As I was completing this article, the FDA announced it was withdrawing its Emergency Use Authorization for hydroxychloroquine in Covid-19, because the “known and potential benefits” no longer outweigh the risks of the drug. The FDA cited data from the Recovery trial in its announcement. I discuss the implications here.
To sum up:
- 1. In the UK Recovery trial, and in WHO Solidarity trials, HCQ is used in a non-therapeutic, toxic and potentially lethal dose.
- 2. HCQ is furthermore being given, in clinical trials, too late in the disease course to determine its value against SARS-CoV-2.
- 3. Collection of limited safety data in the Solidarity trials serves to protect trial investigators and sponsors from disclosures of expected adverse drug effects, including death.
- 4. It appears that WHO has tried to hide information on the hydroxychloroquine doses used in its Solidarity trial. Fortunately, the information is discoverable from registries of its national trials.
- 5. The conclusions to be drawn are frightening:
a) WHO and other national health agencies, universities and charities have conducted large clinical trials that were designed so hydroxychloroquine would fail to show benefit in the treatment of Covid-19, perhaps to advantage much more expensive competitors and vaccines in development, which have been heavily supported by Solidarity and Recovery trial sponsors and WHO sponsors.
b) In so doing, these agencies and charities have de facto conspired to increase the number of deaths in these trials.
c) In so doing, they have conspired to deprive billions of people from potentially benefiting from a safe and inexpensive drug, when used properly, during a major pandemic. This might contribute to prolongation of the pandemic, massive economic losses and many increased cases and deaths.
Update June 18: I sent a tweet to WHO Director General Tedros informing him of these findings 3 days ago. I also emailed WHO’s Dr.
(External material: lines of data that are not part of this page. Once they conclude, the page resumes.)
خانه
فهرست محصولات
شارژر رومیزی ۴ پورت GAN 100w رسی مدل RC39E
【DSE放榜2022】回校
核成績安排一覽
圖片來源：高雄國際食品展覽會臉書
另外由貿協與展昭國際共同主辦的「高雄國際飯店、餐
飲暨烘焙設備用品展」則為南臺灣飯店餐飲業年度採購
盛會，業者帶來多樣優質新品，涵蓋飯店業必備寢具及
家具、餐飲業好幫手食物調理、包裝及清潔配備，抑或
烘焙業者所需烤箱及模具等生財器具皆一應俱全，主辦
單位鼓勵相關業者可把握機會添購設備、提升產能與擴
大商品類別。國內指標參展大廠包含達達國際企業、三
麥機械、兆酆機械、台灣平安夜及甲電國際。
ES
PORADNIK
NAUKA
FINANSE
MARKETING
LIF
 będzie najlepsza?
Restrepo, inquiring about the doses used in the Solidarity trial. I am very pleased to report that WHO stopped this deadly trial yesterday, with no fanfare. WHO claimed the decision was made on the basis of the Recovery trial result and a Cochrane review, as well as WHO data. One wonders if the DSMB was bypassed again, as occurred on May 25 when WHO halted its HCQ arm for the first time.
I had pointed out that if trial investigators had not disclosed to subjects the known risks associated with the high HCQ doses used, the investigators and WHO would be liable for damages.
I like to think my investigation has helped save some lives.